Rusty teaches classes, leads service projects and community-building events, and meets one on one with the men.
Some of the Academy participants are serving life sentences and have been in prison for over 20 years. Some decided to get out of a gang for the first time, and escaping from gangs left them with physical and emotional scars.
Despite their past, they now want to make a difference. The Academy graduates recently began going into the segregated housing unit (SHU) to minister to the men there.
The SHU is “prison inside the prison,” Rusty said. No TV, radio, or books are allowed inside, and normally no visitors go in. Rusty received special permission to take the academy graduates, themselves prisoners, into the SHU to minister. He now takes five people into the SHU every other week. He said he has more volunteers than he needs because most of them have been in the SHU before and remember the loneliness inside. Through Prison Fellowship®, they now have an opportunity to not only be ministered to, but also to minister to others.
"For me, what’s been the most touching is that God has used someone like me to do something good.”
—Rusty
A CHANGED MAN
Recently, Rusty shared his story at his church. One of Rusty’s previous arresting officers was there, who texted the pastor while Rusty was describing one of his arrests.
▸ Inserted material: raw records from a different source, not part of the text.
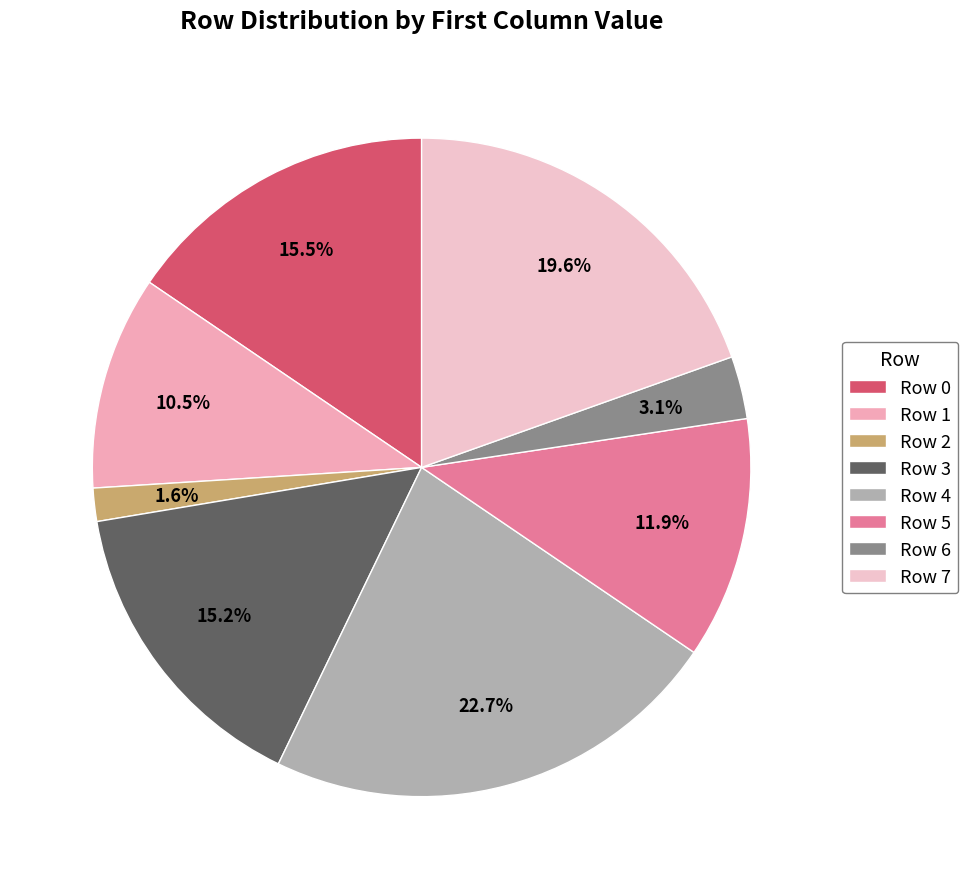

Which slice is the largest?

Row 4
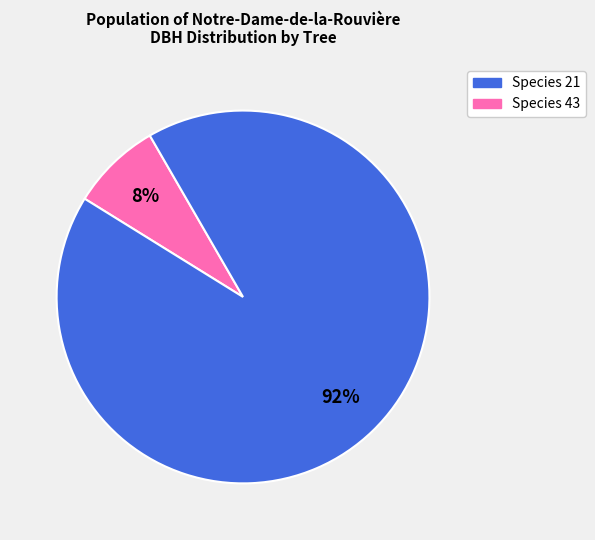

What percentage is the Species 43 slice, to the nearest percent?

92%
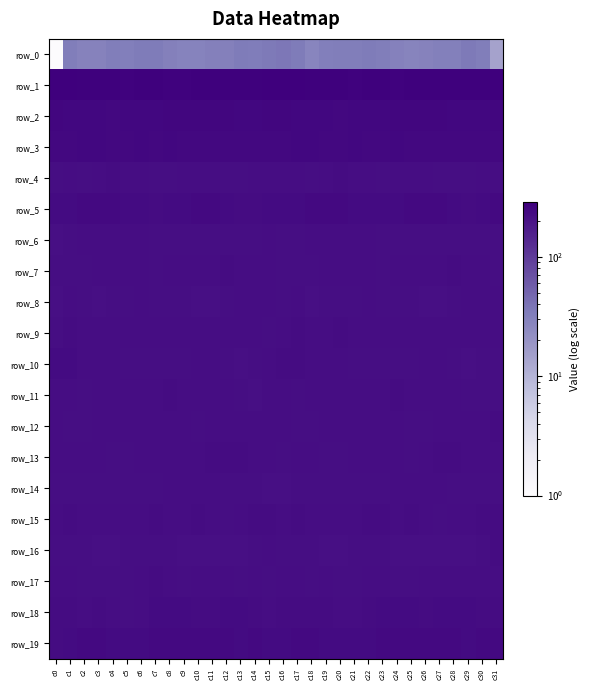

Which series has the largest total across all categories?

row_1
The pastor got up in the middle of the story and read that text aloud to the congregation.
“It was crazy/powerful,” the text said. “I’ll never forget that arrest the rest of my life because it affected me.”
The officer said Rusty had been violent, crazy, and had known nothing of God. He said he would never forget that arrest, because of how much Rusty had fought him and how mean he looked. He was surprised to see the change in Rusty, and praised God for it, along with the county sheriff who was also there that day.
“They came up to me and got to talk to me,” Rusty says. “They arrested me way more than one or two times. And just to see me where I was now, it was just glorifying God. The whole day glorified God.”
Reflecting on his story, Rusty often describes the change in his life to others like this: “Before I surrendered, I was inmate 261023, a liar, a thief, an adulterer, a drug addict, a deadbeat dad, a mean and violent person. After Jesus took over, I'm Rusty, a friend, a brother, a son, a father, a ministry leader, a good employee, a homeowner, and as far as I know, the best papa in the world. So thank you for listening to my story.”